# Ruffed Grouse in Turtle Mountains



## waldo (Mar 7, 2002)

Can anyone give me some info on where I can find some Ruffed Grouse in the Turtle Mountains. Not looking to steal a favorite spot from someone, I hunt pheasants almost exclusively and will be lucky if I hunt Ruffs once this year. I have 2 pointing dogs that will work close if I want them to. Anything anyone can tell me would be great, I have never hunted them before.


----------



## mburgess (Aug 11, 2003)

I gave it a try last year up in the Wakopa WMA. There are trails all over up there. I didn't have any luck a year ago, but I did hear the whir of wings once. I hunted up there during the opener with trees on the leaves. I'm going to give it a try in early december when I go back home to Rolla for a weekend. I've heard your chances are better when the leaves are off the trees. I wish I could be more help. There is plenty of land to walk once you get up there.


----------



## KEN W (Feb 22, 2002)

mburgess said:


> I gave it a try last year up in the Wakopa WMA. There are trails all over up there. I didn't have any luck a year ago, but I did hear the whir of wings once. I hunted up there during the opener with trees on the leaves. I'm going to give it a try in early december when I go back home to Rolla for a weekend. I've heard your chances are better when the leaves are off the trees. I wish I could be more help. There is plenty of land to walk once you get up there.


Shouldn't be any of those in December.


----------

○ ○ ○

- _ACTIVITY LIST_
1: According to the ruffed grouse thread, in which WMA did mburgess hunt last year?
2: Reproduce everything in the ruffed grouse thread from "## mburgess (Aug" down to "(Feb 22, 2002)".

- _DATA PROVIDED_

○ ○ ○

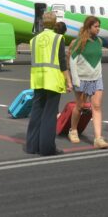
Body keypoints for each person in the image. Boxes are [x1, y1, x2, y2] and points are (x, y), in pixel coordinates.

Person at [26, 11, 73, 156]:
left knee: (37, 112)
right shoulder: (58, 38)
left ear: (42, 23)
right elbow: (62, 62)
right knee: (49, 115)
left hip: (38, 79)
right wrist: (68, 81)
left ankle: (32, 146)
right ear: (54, 23)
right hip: (52, 79)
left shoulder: (34, 39)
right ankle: (47, 148)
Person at [68, 16, 108, 149]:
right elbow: (72, 61)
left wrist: (99, 74)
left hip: (96, 78)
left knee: (96, 106)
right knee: (80, 106)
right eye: (95, 26)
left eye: (99, 26)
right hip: (81, 79)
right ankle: (73, 130)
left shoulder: (99, 41)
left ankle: (98, 138)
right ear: (88, 27)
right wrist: (75, 80)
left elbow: (98, 61)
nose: (98, 29)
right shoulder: (79, 42)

○ ○ ○

- _TASK-BY-TASK SOLUTIONS_
1: The Wakopa WMA.

2:
## mburgess (Aug 11, 2003)

I gave it a try last year up in the Wakopa WMA. There are trails all over up there. I didn't have any luck a year ago, but I did hear the whir of wings once. I hunted up there during the opener with trees on the leaves. I'm going to give it a try in early december when I go back home to Rolla for a weekend. I've heard your chances are better when the leaves are off the trees. I wish I could be more help. There is plenty of land to walk once you get up there.


----------



## KEN W (Feb 22, 2002)